---------- Data to process

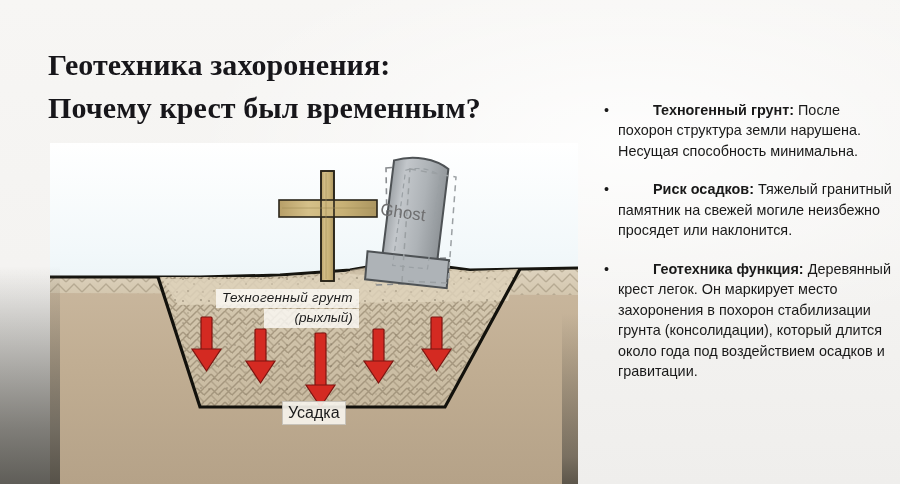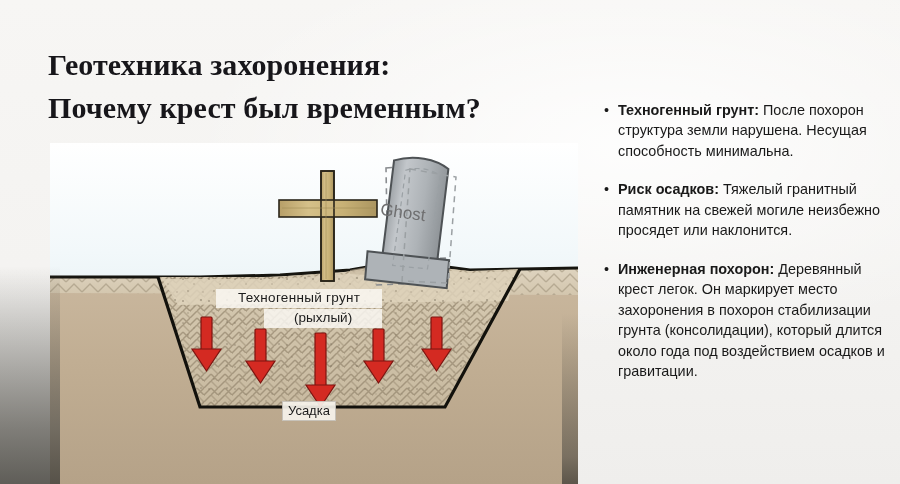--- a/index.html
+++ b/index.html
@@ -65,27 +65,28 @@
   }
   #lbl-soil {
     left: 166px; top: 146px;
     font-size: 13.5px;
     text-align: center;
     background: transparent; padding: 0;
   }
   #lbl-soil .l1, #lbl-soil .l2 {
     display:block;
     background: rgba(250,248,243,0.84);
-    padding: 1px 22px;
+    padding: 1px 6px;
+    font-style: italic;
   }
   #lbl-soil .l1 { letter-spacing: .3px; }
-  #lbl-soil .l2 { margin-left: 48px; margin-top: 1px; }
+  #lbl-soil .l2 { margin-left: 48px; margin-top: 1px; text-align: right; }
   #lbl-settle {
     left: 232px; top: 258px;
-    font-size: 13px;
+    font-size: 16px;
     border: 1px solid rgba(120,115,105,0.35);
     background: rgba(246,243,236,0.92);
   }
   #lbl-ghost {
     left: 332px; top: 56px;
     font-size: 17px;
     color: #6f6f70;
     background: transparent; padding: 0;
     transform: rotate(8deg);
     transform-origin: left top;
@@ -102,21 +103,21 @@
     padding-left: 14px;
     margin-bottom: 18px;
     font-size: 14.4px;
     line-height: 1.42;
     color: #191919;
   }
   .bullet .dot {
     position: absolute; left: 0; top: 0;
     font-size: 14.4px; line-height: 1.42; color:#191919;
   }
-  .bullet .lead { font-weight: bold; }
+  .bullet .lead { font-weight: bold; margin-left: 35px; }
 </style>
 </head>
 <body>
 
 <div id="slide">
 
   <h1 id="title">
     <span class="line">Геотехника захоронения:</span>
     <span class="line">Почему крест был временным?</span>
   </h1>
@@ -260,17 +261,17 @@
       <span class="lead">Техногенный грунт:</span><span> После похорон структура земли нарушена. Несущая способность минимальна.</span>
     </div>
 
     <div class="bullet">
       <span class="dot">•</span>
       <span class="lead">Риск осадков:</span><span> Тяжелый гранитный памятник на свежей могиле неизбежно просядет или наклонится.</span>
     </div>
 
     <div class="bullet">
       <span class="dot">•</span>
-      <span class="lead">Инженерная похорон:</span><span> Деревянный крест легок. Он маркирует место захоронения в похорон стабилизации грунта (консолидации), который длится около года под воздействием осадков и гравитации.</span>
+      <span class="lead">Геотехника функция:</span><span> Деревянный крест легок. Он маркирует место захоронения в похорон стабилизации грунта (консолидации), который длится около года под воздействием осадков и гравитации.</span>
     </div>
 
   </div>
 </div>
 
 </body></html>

--------------------

### Work item
You need to copy every entry exactly, taking out only the pictures.

### Exercise output
--- a/index.html
+++ b/index.html
@@ -65,27 +65,28 @@
   }
   #lbl-soil {
     left: 166px; top: 146px;
     font-size: 13.5px;
     text-align: center;
     background: transparent; padding: 0;
   }
   #lbl-soil .l1, #lbl-soil .l2 {
     display:block;
     background: rgba(250,248,243,0.84);
-    padding: 1px 22px;
+    padding: 1px 6px;
+    font-style: italic;
   }
   #lbl-soil .l1 { letter-spacing: .3px; }
-  #lbl-soil .l2 { margin-left: 48px; margin-top: 1px; }
+  #lbl-soil .l2 { margin-left: 48px; margin-top: 1px; text-align: right; }
   #lbl-settle {
     left: 232px; top: 258px;
-    font-size: 13px;
+    font-size: 16px;
     border: 1px solid rgba(120,115,105,0.35);
     background: rgba(246,243,236,0.92);
   }
   #lbl-ghost {
     left: 332px; top: 56px;
     font-size: 17px;
     color: #6f6f70;
     background: transparent; padding: 0;
     transform: rotate(8deg);
     transform-origin: left top;
@@ -102,21 +103,21 @@
     padding-left: 14px;
     margin-bottom: 18px;
     font-size: 14.4px;
     line-height: 1.42;
     color: #191919;
   }
   .bullet .dot {
     position: absolute; left: 0; top: 0;
     font-size: 14.4px; line-height: 1.42; color:#191919;
   }
-  .bullet .lead { font-weight: bold; }
+  .bullet .lead { font-weight: bold; margin-left: 35px; }
 </style>
 </head>
 <body>
 
 <div id="slide">
 
   <h1 id="title">
     <span class="line">Геотехника захоронения:</span>
     <span class="line">Почему крест был временным?</span>
   </h1>
@@ -260,17 +261,17 @@
       <span class="lead">Техногенный грунт:</span><span> После похорон структура земли нарушена. Несущая способность минимальна.</span>
     </div>
 
     <div class="bullet">
       <span class="dot">•</span>
       <span class="lead">Риск осадков:</span><span> Тяжелый гранитный памятник на свежей могиле неизбежно просядет или наклонится.</span>
     </div>
 
     <div class="bullet">
       <span class="dot">•</span>
-      <span class="lead">Инженерная похорон:</span><span> Деревянный крест легок. Он маркирует место захоронения в похорон стабилизации грунта (консолидации), который длится около года под воздействием осадков и гравитации.</span>
+      <span class="lead">Геотехника функция:</span><span> Деревянный крест легок. Он маркирует место захоронения в похорон стабилизации грунта (консолидации), который длится около года под воздействием осадков и гравитации.</span>
     </div>
 
   </div>
 </div>
 
 </body></html>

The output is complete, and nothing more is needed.